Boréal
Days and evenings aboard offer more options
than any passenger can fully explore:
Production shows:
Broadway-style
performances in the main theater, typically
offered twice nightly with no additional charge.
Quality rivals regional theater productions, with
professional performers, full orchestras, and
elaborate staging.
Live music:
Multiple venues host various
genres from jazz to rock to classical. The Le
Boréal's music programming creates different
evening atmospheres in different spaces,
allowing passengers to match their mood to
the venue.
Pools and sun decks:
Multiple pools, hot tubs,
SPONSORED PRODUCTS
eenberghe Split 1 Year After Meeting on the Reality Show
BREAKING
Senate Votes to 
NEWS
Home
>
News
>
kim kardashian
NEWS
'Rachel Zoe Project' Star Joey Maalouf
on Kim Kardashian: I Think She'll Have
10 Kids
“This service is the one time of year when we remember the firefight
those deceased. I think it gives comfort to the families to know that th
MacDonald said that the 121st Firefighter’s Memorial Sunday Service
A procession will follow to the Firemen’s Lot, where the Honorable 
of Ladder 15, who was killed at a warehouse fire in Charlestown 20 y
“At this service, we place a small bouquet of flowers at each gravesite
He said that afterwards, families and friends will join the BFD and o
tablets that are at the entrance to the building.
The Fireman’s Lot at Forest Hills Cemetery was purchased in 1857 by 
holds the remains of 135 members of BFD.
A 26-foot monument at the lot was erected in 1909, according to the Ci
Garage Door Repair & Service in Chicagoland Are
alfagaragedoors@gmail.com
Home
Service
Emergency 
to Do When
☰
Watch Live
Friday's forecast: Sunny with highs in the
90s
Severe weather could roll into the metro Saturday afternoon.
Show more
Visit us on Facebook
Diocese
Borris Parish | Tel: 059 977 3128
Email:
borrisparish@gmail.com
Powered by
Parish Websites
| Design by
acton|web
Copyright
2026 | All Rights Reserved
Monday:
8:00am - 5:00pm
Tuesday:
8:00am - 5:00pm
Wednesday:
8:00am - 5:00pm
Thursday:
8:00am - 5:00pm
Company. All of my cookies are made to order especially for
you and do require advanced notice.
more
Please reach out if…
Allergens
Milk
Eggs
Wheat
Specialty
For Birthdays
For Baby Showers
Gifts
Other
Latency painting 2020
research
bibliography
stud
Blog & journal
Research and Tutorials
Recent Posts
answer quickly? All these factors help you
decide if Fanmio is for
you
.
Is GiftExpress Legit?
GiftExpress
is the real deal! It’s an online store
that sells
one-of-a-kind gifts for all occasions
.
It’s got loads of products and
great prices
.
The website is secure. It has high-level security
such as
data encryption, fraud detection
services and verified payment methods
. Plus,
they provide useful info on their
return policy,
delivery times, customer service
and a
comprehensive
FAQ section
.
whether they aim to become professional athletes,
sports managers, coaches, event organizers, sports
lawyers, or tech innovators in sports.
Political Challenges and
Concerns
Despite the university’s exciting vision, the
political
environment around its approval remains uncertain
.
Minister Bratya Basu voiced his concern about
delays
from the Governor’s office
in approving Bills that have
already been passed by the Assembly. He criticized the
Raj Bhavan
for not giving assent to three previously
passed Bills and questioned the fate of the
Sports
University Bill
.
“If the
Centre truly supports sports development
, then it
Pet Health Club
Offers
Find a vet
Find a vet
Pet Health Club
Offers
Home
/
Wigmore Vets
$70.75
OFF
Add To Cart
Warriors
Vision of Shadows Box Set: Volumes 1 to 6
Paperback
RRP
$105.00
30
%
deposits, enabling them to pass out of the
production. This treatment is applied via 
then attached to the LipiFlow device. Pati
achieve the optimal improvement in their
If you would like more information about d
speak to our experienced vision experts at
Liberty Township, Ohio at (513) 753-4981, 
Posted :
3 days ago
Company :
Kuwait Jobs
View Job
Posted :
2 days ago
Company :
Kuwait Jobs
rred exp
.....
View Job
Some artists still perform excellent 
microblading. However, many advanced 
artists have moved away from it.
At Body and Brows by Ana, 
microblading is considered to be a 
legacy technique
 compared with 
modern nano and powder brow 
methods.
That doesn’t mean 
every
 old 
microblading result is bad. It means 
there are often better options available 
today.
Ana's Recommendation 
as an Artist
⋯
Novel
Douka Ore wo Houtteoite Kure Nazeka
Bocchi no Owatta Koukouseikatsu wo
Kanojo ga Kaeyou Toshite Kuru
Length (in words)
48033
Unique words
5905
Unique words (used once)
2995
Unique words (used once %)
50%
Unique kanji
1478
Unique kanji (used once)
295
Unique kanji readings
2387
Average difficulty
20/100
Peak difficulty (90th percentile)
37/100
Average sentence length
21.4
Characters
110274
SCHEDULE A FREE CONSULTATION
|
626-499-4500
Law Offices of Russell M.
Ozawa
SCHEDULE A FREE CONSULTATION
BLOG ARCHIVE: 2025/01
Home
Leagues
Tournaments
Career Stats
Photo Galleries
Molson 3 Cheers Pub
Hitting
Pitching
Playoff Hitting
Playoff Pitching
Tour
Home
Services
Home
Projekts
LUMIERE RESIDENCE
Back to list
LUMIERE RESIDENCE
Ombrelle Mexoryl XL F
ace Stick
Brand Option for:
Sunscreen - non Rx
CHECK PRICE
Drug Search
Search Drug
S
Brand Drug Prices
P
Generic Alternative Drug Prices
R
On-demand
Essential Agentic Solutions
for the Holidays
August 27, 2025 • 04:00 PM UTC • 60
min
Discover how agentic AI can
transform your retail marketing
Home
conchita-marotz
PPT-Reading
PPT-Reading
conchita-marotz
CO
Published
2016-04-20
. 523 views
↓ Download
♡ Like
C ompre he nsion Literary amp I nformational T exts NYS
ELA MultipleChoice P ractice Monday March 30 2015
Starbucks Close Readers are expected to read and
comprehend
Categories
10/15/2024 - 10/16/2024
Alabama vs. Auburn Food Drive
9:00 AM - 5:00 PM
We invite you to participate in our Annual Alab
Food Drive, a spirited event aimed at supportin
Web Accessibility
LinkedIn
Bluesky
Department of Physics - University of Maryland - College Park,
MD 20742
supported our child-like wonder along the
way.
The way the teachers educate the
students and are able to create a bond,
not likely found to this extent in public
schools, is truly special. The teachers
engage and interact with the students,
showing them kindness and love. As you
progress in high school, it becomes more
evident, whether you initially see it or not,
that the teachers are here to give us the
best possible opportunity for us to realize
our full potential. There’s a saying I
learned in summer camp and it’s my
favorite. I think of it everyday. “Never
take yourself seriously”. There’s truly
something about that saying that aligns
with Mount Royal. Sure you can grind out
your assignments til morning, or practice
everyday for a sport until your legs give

◆ Task requirements
Take from the entries every line that has the string "remains".

◆ Solution
holds the remains of 135 members of BFD.
environment around its approval remains uncertain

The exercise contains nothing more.